仕入れ値ゼロ円のホストたちはすかさず逃走し,コンチキビルの屋上に落ちたロケットの鼻先ではあの3人がいつものように揃って歌いだす.一方通行で報われない愛でおなじみ,練馬大根ブラザーズ! …一瞬かっこ良く見える3人だけど今回電池以外はもらってないので大変に無力.安売りバズーカ撃ってくるコンチキに比べるとその戦力は嬰児並み(笑).しかし練馬大根にはカラクリがつきもの.ホースとともにある一騎当千の彼女さえこの戦場に引きこめたなら,逮捕のどさくさに紛れてコンチキの金持って逃げるくらいは簡単なはず!…だったのに,宇宙船が戻って来て金を回収して飛んで行ってノーマネーでフィニッシュ.まあ,いつものことなんですが.

一騒ぎも収まって静かになった廃墟の中で,壊れたロケットの上でイチローの幻影に悲しい恋を歌うマコ.いかに若くてぴちぴちでもこの恋は一方通行出口なし.ヒデキの恋をいいように食い物にしていたマコに比べて,そもそもマコの恋を食ってもくれないイチローの方がずっと酷薄で涙が出ちゃう.もし3人がバンドのメンバーでなかったら,一緒にいることすらも許されないに違いない.これぞ所謂ひとつの嫌われ.マコがヒデキにするように,イチローはマコにするのです.
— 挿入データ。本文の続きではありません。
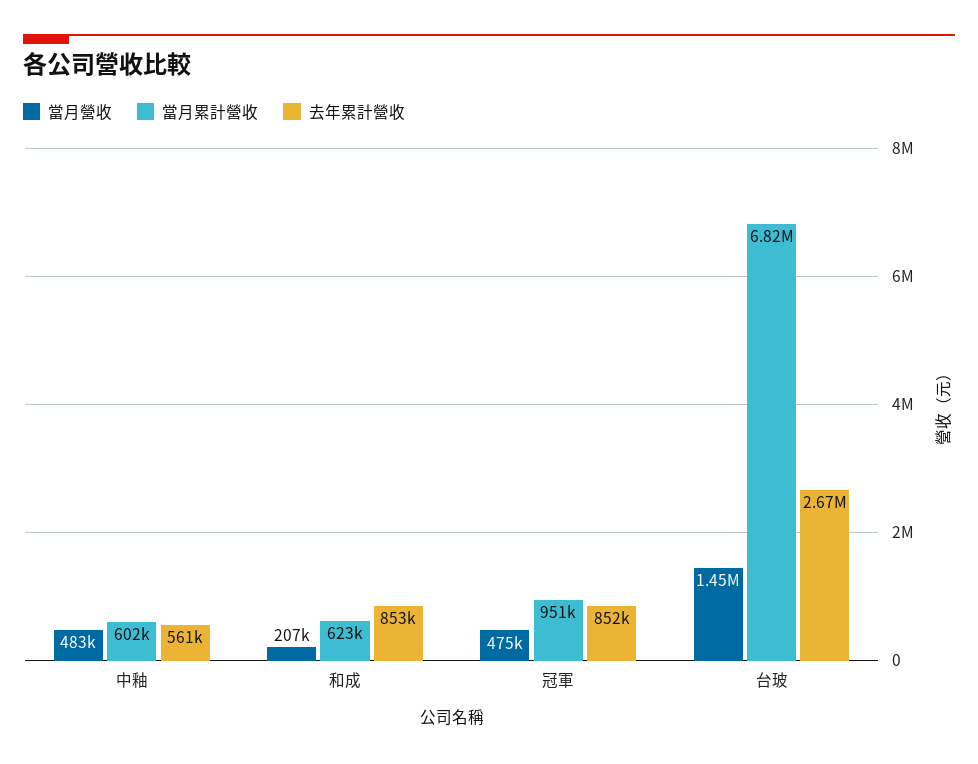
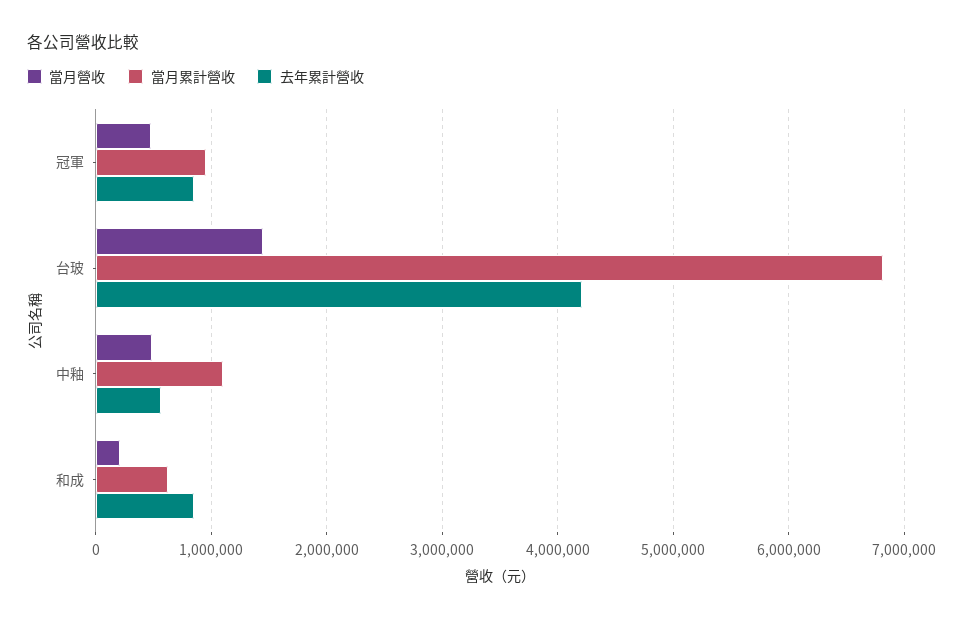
  {
    "當月營收": {
      "中釉": 483000,
      "和成": 207000,
      "冠軍": 475000,
      "台玻": 1450000
    },
    "當月累計營收": {
-     "中釉": 602000,
+     "中釉": 1100000,
      "和成": 623000,
      "冠軍": 951000,
      "台玻": 6820000
    },
    "去年累計營收": {
      "中釉": 561000,
      "和成": 853000,
      "冠軍": 852000,
-     "台玻": 2670000
+     "台玻": 4200000
    }
  }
そんな哀愁の中にエンディング曲のイントロと共に登場したのが誰あろうヒデキ.前説の指輪とともに登場し,マコの価値は指輪なんかと比べられないと口説きます,最良のタイミングで最良の言葉を発したヒデキは一挙にトゥルーエンドになだれ込めるはずが!指輪の価値がコンチキの激安32円であったためにバッドエンドに直行だ(笑). …あの分岐の時点で借りちゃいなマネーさえ選んでいれば…かくして税込32円と比較もできないパンダやマリモ以下の乙女は,ヒデ兄ちゃんをけたぐり倒すのでありました.本当のエンディングはイチローが,「世の中,お金で買えないものもあります…嘘です」
涙は笑いというお汁粉に一つまみ入れる塩.普段いい目を見てばかりのマコの流す涙が見事にギャグを引き立てて,ラストの一言で見事に収まる,実に味わい深い仕上がりとなりました! 大人ってのは子どもと違いどうしたってただの友達や仲良しなんかではいられない.ヒデキたちの結束だって,子ども同士の友情のように無制限で無垢で堅いものなんかではないわけです.つまりは限度ありのちょっと汚れた脆い大人の友情を描いているわけだから,本作ってちゃんと大人向けじゃないかと思います.で,そんな脆いものにさらに大きな亀裂が入ってついでに作画も崩壊する(笑)次回に続きます.